The jeep waited in the hard-dirt yard behind the guesthouse. They went to it, climbed in quietly, and started it up. She checked the gas and water levels, then puttered quickly to the edge of the settlement. In the manner of all outpost towns, civilization-buildings, people, lights-fell away from them with unnerving suddenness when they hit the main road. In an instant it was all empty, the silty sea of desert and black mountains.

They bounced painfully on the first long stretch, a deep-rutted, unforgiving dirt track. But then they hit smooth pavement, and the road settled to silk and looped through the night. They were in the other realm now, in a car with a dark highway in front of them and the Tengger Desert all around.

"Don’t you love it?" She crooked her left arm out in the night wind.

"Driving?" He drew his brows together, confused.

"Sure. I used to drive all the way to Laredo, all the way across Texas. Imagine. It’s so hot you could die. And then Customs, the little linoleum room and the man with the shark-pressed khaki uniform, but fat, beer roll, the uniform’s too tight, he checks your driver’s license, he asks you the questions, you answer correctly because you know what to say and they send you out of the room and through a gate and you have left your country, you are over the border, now it’s Nuevo Laredo. Mexico. Everything looks different. The houses are all these wild colors. The light is strange. It smells primeval.
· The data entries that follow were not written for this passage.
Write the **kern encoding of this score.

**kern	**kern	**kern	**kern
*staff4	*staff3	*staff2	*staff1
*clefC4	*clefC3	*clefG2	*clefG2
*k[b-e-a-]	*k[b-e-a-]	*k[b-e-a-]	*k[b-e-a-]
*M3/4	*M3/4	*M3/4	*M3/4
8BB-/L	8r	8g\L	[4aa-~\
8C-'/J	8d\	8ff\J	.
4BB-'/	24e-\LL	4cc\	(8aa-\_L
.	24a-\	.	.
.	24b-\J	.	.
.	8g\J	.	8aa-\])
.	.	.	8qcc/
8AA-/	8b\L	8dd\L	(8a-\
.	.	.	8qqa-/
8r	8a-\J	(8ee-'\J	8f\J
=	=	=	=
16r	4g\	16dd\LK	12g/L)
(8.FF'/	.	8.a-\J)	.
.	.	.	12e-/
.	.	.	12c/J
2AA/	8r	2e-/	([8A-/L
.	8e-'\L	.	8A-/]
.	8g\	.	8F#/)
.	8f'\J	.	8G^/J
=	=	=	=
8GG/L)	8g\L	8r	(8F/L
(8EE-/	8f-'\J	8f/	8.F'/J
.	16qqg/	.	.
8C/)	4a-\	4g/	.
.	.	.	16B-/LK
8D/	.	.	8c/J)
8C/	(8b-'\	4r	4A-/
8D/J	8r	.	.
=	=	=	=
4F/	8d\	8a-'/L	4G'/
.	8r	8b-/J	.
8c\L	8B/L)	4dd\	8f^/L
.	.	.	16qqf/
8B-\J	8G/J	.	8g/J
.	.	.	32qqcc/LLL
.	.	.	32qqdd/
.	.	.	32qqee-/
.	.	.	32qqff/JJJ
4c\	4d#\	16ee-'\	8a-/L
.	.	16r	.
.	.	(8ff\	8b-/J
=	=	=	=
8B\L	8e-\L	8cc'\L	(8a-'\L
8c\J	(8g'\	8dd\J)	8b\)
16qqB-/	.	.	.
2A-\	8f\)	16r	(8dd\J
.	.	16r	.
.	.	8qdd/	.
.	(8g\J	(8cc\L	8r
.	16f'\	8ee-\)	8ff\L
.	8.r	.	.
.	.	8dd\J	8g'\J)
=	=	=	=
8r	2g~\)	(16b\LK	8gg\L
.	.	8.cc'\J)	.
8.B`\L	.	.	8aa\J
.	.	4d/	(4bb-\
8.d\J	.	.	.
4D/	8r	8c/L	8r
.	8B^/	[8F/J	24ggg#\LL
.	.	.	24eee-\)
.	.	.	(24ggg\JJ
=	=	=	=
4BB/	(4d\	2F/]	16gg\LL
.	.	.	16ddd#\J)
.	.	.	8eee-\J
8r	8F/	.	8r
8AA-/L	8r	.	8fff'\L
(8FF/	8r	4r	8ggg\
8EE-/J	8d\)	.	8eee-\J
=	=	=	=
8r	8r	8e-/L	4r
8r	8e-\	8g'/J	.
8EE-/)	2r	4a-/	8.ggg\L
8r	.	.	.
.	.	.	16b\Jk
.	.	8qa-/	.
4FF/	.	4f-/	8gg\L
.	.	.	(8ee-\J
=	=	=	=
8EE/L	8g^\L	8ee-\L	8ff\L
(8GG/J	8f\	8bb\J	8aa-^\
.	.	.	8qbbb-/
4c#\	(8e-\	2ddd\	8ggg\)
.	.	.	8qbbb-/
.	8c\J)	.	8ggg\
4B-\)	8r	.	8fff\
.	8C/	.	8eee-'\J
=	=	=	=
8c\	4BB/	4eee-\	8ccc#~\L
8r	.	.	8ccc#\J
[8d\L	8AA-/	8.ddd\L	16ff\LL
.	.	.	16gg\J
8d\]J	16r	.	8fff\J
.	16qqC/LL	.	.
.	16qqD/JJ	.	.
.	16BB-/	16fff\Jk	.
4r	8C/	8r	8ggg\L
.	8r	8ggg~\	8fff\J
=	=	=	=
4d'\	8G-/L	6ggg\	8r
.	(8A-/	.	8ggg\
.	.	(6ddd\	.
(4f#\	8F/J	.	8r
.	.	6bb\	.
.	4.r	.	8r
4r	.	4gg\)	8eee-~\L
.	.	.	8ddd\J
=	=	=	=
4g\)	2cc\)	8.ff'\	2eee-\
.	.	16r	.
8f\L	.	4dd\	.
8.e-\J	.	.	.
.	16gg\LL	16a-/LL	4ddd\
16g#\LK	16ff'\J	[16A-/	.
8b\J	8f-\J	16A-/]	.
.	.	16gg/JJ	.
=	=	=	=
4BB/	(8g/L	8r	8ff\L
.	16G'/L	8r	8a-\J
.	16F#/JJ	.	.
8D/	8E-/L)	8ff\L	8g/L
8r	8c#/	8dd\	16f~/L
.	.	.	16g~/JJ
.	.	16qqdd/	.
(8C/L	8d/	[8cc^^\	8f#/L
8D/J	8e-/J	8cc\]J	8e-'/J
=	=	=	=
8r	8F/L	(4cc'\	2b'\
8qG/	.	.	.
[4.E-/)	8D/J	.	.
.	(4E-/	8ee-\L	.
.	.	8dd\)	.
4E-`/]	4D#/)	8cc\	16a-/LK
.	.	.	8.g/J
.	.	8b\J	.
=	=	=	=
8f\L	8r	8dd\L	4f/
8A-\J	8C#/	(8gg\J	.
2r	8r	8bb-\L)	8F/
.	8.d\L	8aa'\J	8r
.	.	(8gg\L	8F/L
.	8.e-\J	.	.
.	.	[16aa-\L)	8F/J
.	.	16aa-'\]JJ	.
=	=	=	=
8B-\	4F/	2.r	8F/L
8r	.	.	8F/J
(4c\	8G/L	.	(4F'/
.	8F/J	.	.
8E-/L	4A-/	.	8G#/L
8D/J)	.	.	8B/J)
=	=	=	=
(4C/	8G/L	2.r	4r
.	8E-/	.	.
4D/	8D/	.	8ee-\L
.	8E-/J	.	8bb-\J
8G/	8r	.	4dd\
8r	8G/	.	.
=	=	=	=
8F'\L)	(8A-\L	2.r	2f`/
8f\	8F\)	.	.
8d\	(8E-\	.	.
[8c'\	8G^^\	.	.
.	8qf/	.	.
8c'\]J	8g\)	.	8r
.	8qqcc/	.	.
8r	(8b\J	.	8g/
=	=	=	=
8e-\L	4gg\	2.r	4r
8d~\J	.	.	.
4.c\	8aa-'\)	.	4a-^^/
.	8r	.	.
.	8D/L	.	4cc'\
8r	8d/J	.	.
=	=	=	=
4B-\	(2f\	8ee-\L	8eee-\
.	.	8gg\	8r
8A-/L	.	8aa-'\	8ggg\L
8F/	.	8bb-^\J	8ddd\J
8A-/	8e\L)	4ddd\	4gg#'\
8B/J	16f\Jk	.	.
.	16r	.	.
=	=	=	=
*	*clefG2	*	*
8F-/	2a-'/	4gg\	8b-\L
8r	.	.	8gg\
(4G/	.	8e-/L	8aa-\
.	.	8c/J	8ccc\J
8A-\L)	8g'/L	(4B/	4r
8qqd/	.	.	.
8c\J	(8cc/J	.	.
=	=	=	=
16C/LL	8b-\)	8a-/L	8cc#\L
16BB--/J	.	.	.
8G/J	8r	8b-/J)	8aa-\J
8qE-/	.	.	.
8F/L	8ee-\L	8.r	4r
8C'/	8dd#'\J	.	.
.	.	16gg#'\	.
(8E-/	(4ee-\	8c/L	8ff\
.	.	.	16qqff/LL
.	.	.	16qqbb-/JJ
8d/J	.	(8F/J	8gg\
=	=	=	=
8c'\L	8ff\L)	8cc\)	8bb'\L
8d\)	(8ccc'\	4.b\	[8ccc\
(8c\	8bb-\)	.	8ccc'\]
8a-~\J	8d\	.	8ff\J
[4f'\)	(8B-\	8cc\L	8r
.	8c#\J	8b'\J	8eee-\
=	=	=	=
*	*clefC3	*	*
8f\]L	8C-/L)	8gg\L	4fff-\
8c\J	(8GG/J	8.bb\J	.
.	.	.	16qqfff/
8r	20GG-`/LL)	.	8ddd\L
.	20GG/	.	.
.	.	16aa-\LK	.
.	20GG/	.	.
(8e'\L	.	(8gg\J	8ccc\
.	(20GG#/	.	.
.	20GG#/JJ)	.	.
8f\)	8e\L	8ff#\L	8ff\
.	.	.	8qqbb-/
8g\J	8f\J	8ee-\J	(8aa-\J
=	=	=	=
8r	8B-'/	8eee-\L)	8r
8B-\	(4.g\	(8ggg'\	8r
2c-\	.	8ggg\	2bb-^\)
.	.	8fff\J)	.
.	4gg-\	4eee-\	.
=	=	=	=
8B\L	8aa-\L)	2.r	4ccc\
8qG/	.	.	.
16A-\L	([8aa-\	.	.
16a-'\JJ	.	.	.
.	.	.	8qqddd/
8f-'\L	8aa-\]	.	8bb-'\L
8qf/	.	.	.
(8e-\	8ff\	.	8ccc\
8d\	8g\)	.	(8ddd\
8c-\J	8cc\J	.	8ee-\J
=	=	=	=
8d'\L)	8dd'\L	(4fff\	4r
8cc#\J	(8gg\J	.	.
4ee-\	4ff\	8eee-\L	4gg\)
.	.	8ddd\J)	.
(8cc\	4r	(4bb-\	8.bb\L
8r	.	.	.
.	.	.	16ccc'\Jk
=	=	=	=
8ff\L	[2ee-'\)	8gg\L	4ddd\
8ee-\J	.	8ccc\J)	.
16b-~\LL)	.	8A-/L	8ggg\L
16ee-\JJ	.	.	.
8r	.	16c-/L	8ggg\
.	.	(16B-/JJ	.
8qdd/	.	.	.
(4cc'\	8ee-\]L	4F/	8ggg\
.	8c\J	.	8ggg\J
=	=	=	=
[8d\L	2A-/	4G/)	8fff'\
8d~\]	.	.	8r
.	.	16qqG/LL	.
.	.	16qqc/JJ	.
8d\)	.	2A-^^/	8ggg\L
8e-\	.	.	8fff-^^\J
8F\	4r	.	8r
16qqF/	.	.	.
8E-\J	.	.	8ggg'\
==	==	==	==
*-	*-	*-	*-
You’re on Mars."

"You are talking about driving?" Lin attempted to clarify.

"About wanderlust," she answered, using the inadequate Chinese phrase, re-ai luxing, and pointing out the windshield. "This is it, the open road."

He stared at her.

"Wo shi yige luxing aihao-zhe, " she tried again: I’m a wanderer. But still he did not click in. Texas-the road-he’d never know. How could he? Yet the strange thing was she had the same feeling right now that she’d had all those years ago, driving out west, to Tonopah. A free feeling. Leaving her old life behind. Becoming herself. Teilhard had done it: Make me more myself, as I dream to make you reaching the best of yourself.

She watched Lin switch on a small light inside the glove box and peer at the back of the photo again.

"You should start watching for a dirt turnoff on the left," he told her.

When they came to it she drove past, but he spotted it and she turned the jeep around. When she caught sight of the track she saw that it was little more than a faint tamped disturbance in the great prairie of loess, but a track it was, definitely, and it wound away from them toward the black foothills. She cut her speed and lurched onto it. The surface was rough. She braked more.

"A few miles, I would guess." His voice was tight, his hands gripped his knees.

Some small marmot-looking animal darted across their path, eyes refracting brilliantly in their headlights, then shot off into the darkness.

"See that?"

He nodded.

She concentrated on the bad road. To either side of them, piles of rock stood sentrylike on the desert floor.

"Soon we’ll be climbing the ridge," he whispered.

Bumps, painful pitching jolts, each threatening to tear off the muffler or bend a tie rod. They bounced and rolled, gaining elevation. Finally in front of them the track curved gracefully to the right and swept through a break in the humped-up hills, and there, in that astonished second before the car dipped nose-down into the deep falling grade, they glimpsed the spreading valley, the sheep pens, the jumble of dwellings and outbuildings. It looked just like the picture, it was the picture. And up behind it, the strangely notched black ridgeline of the Helan Shan.

There were lights on in the house.

She and Lin exchanged glances, triumphant. Lights down below. That meant people. The Mongol family.